*Secção do documento*.

▼

O princípio do contraditório não teve lugar. No “Tribunal Cívico sobre a Reforma Agrária”, apenas existiu uma acusação e um acusador, não se prevendo que os réus apresentassem defesa ou sequer comparecessem. Do extenso Rol de Testemunhas, donde constavam muitos funcionários do PC (nenhuma fora chamada para contestar a legitimidade da reforma agrária, criticar alguns excessos, abusos ou referir aspetos menos conseguidos, constrangedores, do processo de ocupações levado a cabo).

À distância de 40 anos, é difícil ajuizar o motivo pelo qual se realizou esta encenação político-judiciária, o que levou pessoas, a oferecerem o prestígio de seus nomes, a um simulacro de processo judicial que não passava de uma manifestação puramente política. Se o desfecho era conhecido à partida, chamar tribunal não passava de uma figura de estilo, duvidosa quanto à forma, inútil quanto aos resultados e, acima de tudo, questionável quanto à ética dos procedimentos.

▲

*Linhas de dados*.
▼

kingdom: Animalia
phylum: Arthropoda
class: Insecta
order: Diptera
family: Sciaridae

▲
▼

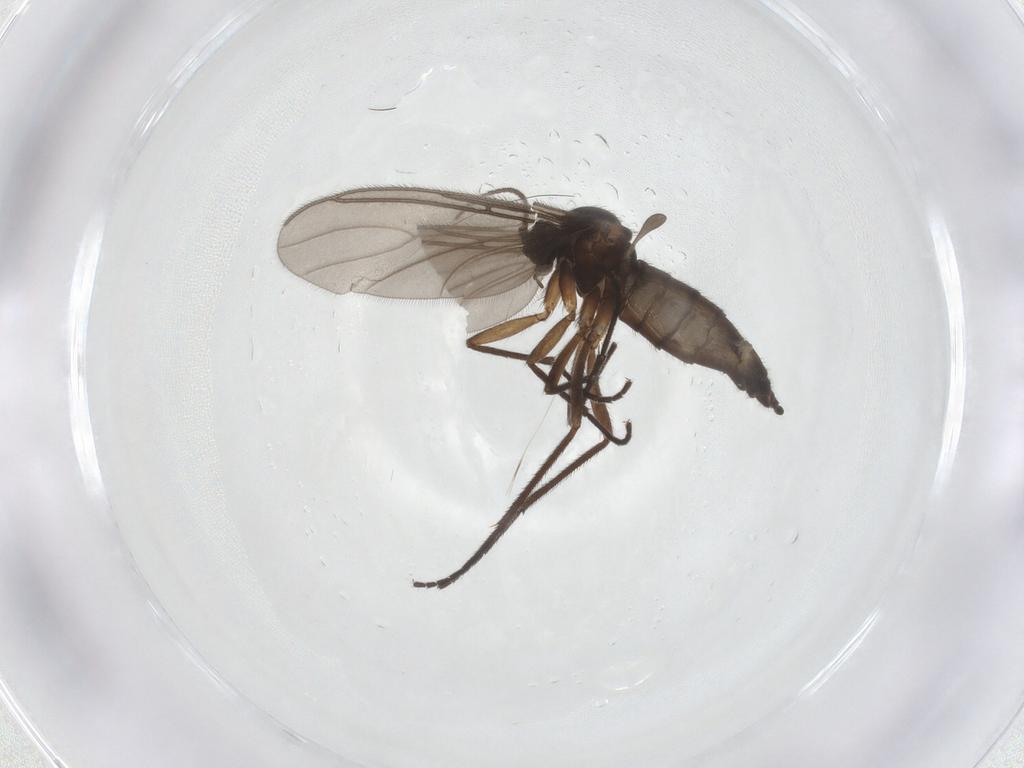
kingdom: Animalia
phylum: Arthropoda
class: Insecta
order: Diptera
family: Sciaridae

▲
▼

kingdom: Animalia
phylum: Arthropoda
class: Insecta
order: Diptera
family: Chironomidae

▲

*Lista de tarefas*.
A. Responda às perguntas sobre o texto do Tribunal Cívico sobre a Reforma Agrária, cada uma numa linha:
(i) Que princípio não teve lugar?
(ii) A quantos anos de distância se coloca quem escreve?
(iii) Quem constava em grande número do Rol de Testemunhas?
B. Diga se cada afirmação está de acordo com o texto do Tribunal Cívico sobre a Reforma Agrária. Responda sim ou não e cite as palavras do texto que o decidem.
(i) Previa-se que os réus apresentassem defesa.
(ii) O texto considera o processo uma manifestação puramente política.
(iii) Uma das testemunhas foi chamada para contestar a legitimidade da reforma agrária.
C. Continue o texto do Tribunal Cívico sobre a Reforma Agrária a partir da última frase apresentada.

*Respostas do exercício*.
A.
(i) O princípio do contraditório.
(ii) 40 anos.
(iii) Muitos funcionários do PC.

B.
(i) Não: "não se prevendo que os réus apresentassem defesa ou sequer comparecessem".
(ii) Sim: "um simulacro de processo judicial que não passava de uma manifestação puramente política".
(iii) Não: "nenhuma fora chamada para contestar a legitimidade da reforma agrária".

C.
Por esse tempo, outras organizações levaram a cabo iniciativas semelhantes, como o “Tribunal Cívico Humberto Delgado”, promovido pela Associação dos Ex-Presos Políticos Antifascistas. É certo também que existiram precedentes estrangeiros, com destaque para o “Tribunal Russell”, em Estocolmo, sobre a participação dos EUA no Vietname.
O verdadeiro réu na Voz do Operário, condenado “in absentia”, era com efeito, o processo histórico, para recorrer à fraseologia marxista que esteve presente nas sessões e depoimentos.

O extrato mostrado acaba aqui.